**Excerpted text**
I just love the details in chapter 7! I also love your idea on what might happen when you die, you give a well painted image. Very brilliant, I'll be watching. - Unknown
Wha oh, I'm confused. Shouldn't it be Jess' point of view and not Jenn's? Or maybe I got 'em mixed up or misread... Anyway. I like the intense feelings, details are still good. I can't wait to see more of it and find out more 'bout the mysterious land between life and death. Great work. I'll be watching. - Unknown
A very intense story. I love how it's fast paced and just makes you curious. I'm glad you went into the suspense immediately! You have my attention. - Unknown
heyy , thanks for your comment. and you're right i dont really care about little grammar mistakes :) (as you can read now) . But I'll try to check those things , thanks! Keep readingg
I like the plot of this story a lot. You're letting out small details of the story every chapter, and I think it's a good suspense effect :)
However (only a small however), you need to look over the grammar a little. For instance, you wrote "i" instead of "I," which is slightly irritating for some grammar-obsessed readers (like me). Also, you wrote "dont" instead of "do not" or "don't." I think if you have a look over the story you've submitted so far, and check over these small, tiny mistakes, you can really improve the quality of this story.

**Goal A**
In the reader comments, which chapter's details does the first commenter say they love?

**Entries**
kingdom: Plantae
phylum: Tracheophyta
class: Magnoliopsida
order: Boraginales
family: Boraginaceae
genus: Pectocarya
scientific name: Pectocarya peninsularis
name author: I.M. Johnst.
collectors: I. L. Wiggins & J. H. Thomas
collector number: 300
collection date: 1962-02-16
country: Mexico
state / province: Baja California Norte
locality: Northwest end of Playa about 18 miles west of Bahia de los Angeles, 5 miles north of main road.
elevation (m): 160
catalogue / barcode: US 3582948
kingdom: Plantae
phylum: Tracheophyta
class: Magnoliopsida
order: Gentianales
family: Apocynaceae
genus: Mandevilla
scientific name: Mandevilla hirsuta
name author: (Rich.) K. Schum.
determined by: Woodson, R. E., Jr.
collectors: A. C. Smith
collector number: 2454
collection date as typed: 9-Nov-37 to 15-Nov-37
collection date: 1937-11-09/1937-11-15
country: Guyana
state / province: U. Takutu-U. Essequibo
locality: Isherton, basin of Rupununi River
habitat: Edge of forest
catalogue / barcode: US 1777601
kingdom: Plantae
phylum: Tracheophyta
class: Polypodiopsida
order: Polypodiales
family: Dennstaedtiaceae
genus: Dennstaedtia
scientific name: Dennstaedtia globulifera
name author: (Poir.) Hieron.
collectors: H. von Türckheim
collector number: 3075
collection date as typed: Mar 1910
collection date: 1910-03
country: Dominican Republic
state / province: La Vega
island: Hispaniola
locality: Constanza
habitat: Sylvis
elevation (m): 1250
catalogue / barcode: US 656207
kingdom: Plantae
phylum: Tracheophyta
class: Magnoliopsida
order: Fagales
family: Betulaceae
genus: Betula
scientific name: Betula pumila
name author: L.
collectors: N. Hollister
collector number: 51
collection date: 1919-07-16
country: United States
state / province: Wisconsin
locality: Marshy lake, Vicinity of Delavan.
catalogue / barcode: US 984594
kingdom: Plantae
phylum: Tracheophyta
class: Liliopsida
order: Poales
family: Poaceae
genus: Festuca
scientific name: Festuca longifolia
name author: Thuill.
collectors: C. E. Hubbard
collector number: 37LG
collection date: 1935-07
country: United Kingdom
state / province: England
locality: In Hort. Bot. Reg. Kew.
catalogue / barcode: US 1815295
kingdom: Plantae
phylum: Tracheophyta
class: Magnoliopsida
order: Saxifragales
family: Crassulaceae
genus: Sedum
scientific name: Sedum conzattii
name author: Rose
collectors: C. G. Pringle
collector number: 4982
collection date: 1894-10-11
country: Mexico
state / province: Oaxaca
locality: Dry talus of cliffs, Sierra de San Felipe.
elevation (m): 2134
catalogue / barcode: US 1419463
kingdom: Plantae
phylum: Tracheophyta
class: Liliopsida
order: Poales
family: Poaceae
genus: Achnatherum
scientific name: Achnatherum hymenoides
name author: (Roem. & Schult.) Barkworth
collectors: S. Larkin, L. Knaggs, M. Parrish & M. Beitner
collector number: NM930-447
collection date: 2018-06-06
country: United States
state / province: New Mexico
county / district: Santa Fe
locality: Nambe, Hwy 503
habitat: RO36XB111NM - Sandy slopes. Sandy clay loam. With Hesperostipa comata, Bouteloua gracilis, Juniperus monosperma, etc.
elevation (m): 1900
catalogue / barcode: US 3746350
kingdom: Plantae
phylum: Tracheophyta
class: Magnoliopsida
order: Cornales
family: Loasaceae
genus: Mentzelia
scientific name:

**Goal B**
In the rows, take the lines from the one with "state / province: Baja California Norte" through the one with "collector number: 51", swap "habitat" for "environment", and leave all else unchanged. Return only those lines.

**Right answer A**
Chapter 7

**Right answer B**
state / province: Baja California Norte
locality: Northwest end of Playa about 18 miles west of Bahia de los Angeles, 5 miles north of main road.
elevation (m): 160
catalogue / barcode: US 3582948
kingdom: Plantae
phylum: Tracheophyta
class: Magnoliopsida
order: Gentianales
family: Apocynaceae
genus: Mandevilla
scientific name: Mandevilla hirsuta
name author: (Rich.) K. Schum.
determined by: Woodson, R. E., Jr.
collectors: A. C. Smith
collector number: 2454
collection date as typed: 9-Nov-37 to 15-Nov-37
collection date: 1937-11-09/1937-11-15
country: Guyana
state / province: U. Takutu-U. Essequibo
locality: Isherton, basin of Rupununi River
environment: Edge of forest
catalogue / barcode: US 1777601
kingdom: Plantae
phylum: Tracheophyta
class: Polypodiopsida
order: Polypodiales
family: Dennstaedtiaceae
genus: Dennstaedtia
scientific name: Dennstaedtia globulifera
name author: (Poir.) Hieron.
collectors: H. von Türckheim
collector number: 3075
collection date as typed: Mar 1910
collection date: 1910-03
country: Dominican Republic
state / province: La Vega
island: Hispaniola
locality: Constanza
environment: Sylvis
elevation (m): 1250
catalogue / barcode: US 656207
kingdom: Plantae
phylum: Tracheophyta
class: Magnoliopsida
order: Fagales
family: Betulaceae
genus: Betula
scientific name: Betula pumila
name author: L.
collectors: N. Hollister
collector number: 51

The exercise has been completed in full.